Daniel_Mclaughlan · October 15, 2014, 4:44am

Thanks Kem,

That makes sense using /R

It’s not quite there yet. It’s matching all the lines of text but it’s not splitting them out into SubExpressions as I intended. In other words, SubExpression $4 holds: [quote]Morning\severyone
Finally\stime\sfor\smy\sIce\sBucket\sChallenge
Test
[/quote]

I can probably Split this line on the linefeeds in Xojo, but i’d rather the RegEx did this if that makes sense?

Is it right that this line is non-capturing group - I expected I would want to match and store the whole result - or am I misunderstanding how that works?

Kem_Tekinay · October 15, 2014, 1:53pm

I know what you’re asking, but regular expressions don’t work that way. The subgroups are literally matched to the parenthesis you can see so there is no way way to tell the engine, “keep creating subgroups until you’re out of matches”. I suppose you could create optional matches for the maximum number of lines you think there might be, but honestly, I’d use the pattern above and Split after the fact.

Daniel_Mclaughlan · October 15, 2014, 3:16pm

Thanks Kem, I’ll do it that way. I suppose it’s nice and neat in the sense that I know all the rows for that subtitle will be in that one SubExpression.

Also now that I think about it, in my original Xojo code I was concatenating the two subexpressions I was returning into one line for use in a row of a listbox. This approach avoids that - which could get confusing - and I only need to Split on EndOfLine and add a delimiter such as | to visually show the split.

Thank you very much for all your help.
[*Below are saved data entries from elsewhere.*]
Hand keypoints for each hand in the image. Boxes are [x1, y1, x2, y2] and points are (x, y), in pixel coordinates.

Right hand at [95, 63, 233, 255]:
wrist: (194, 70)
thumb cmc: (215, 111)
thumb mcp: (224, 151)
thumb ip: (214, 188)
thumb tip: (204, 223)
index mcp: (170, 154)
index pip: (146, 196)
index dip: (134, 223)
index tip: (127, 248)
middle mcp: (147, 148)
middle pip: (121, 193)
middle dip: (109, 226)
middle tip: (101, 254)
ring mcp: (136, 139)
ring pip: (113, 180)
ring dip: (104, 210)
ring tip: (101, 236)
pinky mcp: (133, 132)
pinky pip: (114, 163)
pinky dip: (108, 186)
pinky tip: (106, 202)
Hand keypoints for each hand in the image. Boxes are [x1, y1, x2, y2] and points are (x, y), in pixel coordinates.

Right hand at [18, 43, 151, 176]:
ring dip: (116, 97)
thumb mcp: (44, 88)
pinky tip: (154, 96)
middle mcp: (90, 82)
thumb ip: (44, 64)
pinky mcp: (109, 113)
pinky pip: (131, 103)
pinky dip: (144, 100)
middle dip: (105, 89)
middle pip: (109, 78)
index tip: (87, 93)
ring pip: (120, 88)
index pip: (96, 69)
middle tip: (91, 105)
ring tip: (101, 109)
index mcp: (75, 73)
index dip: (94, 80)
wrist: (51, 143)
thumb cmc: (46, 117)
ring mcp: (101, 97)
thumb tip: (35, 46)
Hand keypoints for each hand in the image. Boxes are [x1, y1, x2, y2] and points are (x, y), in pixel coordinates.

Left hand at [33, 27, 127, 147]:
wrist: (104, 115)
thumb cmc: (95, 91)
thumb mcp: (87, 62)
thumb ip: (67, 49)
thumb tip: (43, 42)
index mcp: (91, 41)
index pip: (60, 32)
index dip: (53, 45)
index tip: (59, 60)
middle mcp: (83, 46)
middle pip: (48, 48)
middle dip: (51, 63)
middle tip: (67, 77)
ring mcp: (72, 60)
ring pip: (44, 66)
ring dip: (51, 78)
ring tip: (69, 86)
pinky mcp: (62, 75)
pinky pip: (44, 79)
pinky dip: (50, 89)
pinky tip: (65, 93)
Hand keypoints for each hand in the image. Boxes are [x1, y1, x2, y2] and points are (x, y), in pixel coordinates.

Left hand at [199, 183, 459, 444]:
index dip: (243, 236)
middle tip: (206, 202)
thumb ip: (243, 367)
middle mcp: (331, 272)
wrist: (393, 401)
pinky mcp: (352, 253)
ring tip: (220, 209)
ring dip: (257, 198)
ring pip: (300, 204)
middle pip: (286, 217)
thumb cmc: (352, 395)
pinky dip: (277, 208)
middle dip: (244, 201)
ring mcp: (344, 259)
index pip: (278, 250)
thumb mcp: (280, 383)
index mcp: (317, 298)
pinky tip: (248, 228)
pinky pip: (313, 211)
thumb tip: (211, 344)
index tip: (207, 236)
I have other files to parse which I expect will be more challenging but I’m glad I’m on the right track, in no small part thanks to RegExRx.
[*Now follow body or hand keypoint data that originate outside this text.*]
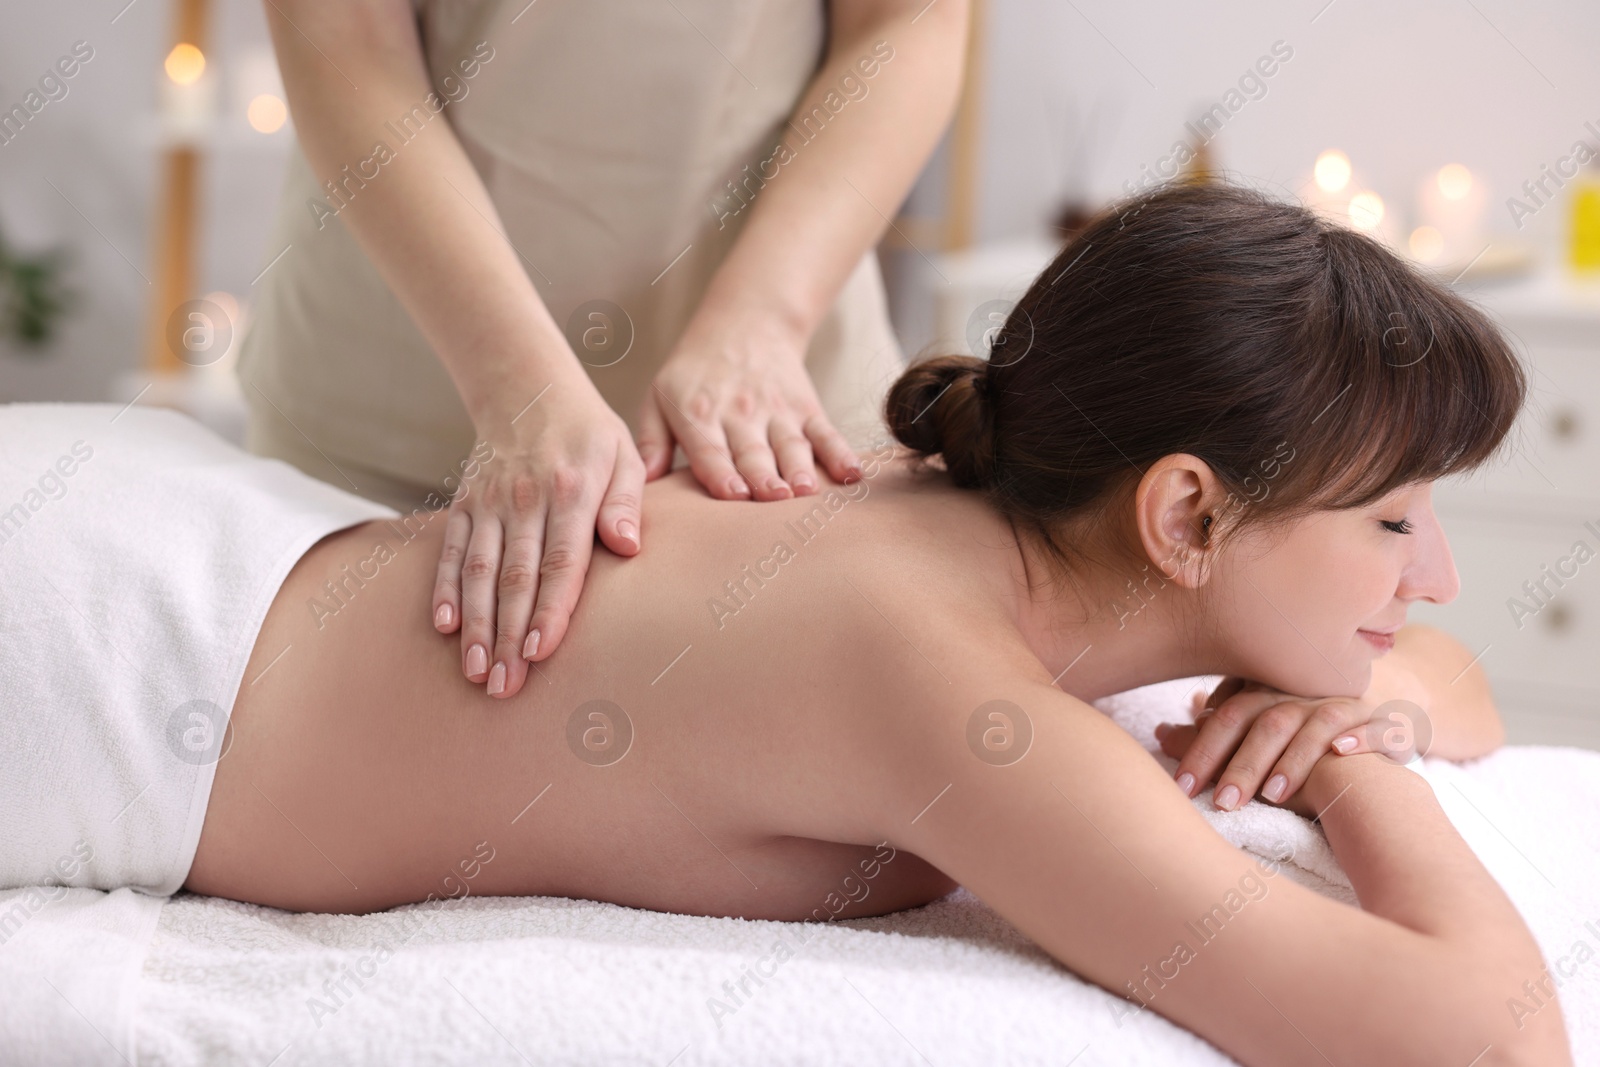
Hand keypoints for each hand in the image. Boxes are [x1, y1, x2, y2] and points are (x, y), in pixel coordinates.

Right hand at [432, 383, 644, 698]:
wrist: (527, 389)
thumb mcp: (623, 457)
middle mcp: (525, 501)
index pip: (561, 563)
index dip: (550, 610)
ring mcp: (489, 503)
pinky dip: (444, 589)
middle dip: (509, 636)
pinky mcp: (464, 504)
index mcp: (571, 493)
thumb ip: (626, 504)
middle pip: (516, 579)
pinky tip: (444, 628)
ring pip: (478, 572)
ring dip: (476, 626)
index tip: (540, 652)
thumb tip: (628, 547)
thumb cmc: (589, 435)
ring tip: (477, 673)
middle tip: (507, 687)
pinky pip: (450, 551)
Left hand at [635, 315, 861, 500]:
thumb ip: (651, 442)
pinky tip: (852, 474)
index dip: (721, 472)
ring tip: (806, 490)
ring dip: (799, 468)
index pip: (711, 448)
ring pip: (790, 445)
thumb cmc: (693, 374)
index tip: (733, 494)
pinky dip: (840, 453)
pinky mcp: (806, 409)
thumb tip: (642, 482)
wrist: (745, 324)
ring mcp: (777, 412)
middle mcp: (740, 414)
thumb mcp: (659, 397)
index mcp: (700, 414)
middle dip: (763, 476)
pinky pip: (825, 433)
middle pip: (753, 452)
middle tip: (773, 498)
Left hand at [1155, 665, 1431, 811]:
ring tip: (1273, 795)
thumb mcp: (1255, 729)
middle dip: (1243, 765)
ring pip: (1317, 726)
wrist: (1372, 721)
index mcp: (1272, 690)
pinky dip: (1360, 738)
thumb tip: (1160, 732)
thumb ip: (1212, 728)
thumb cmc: (1300, 733)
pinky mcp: (1386, 725)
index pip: (1229, 714)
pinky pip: (1377, 726)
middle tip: (1221, 804)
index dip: (1203, 748)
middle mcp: (1308, 695)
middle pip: (1268, 722)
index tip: (1182, 787)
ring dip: (1295, 760)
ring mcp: (1347, 707)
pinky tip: (1341, 752)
Edwin_van_den_Akker · November 15, 2016, 11:06am

Hey Daniel.
Did you ever get it to work?
I was trying the same thing. But not using Regular Expressions. I was actually reading a file line by line, determine the format and store the data in a class according to what kind of data I found.

I don’t really understand your approach. But somehow it seems more efficient.

Edwin_van_den_Akker · November 15, 2016, 11:29am

I’ve actually found a nice article that uses RegEx, too.
It’s a module written in JS. But it could be adapted to Xojo, I think.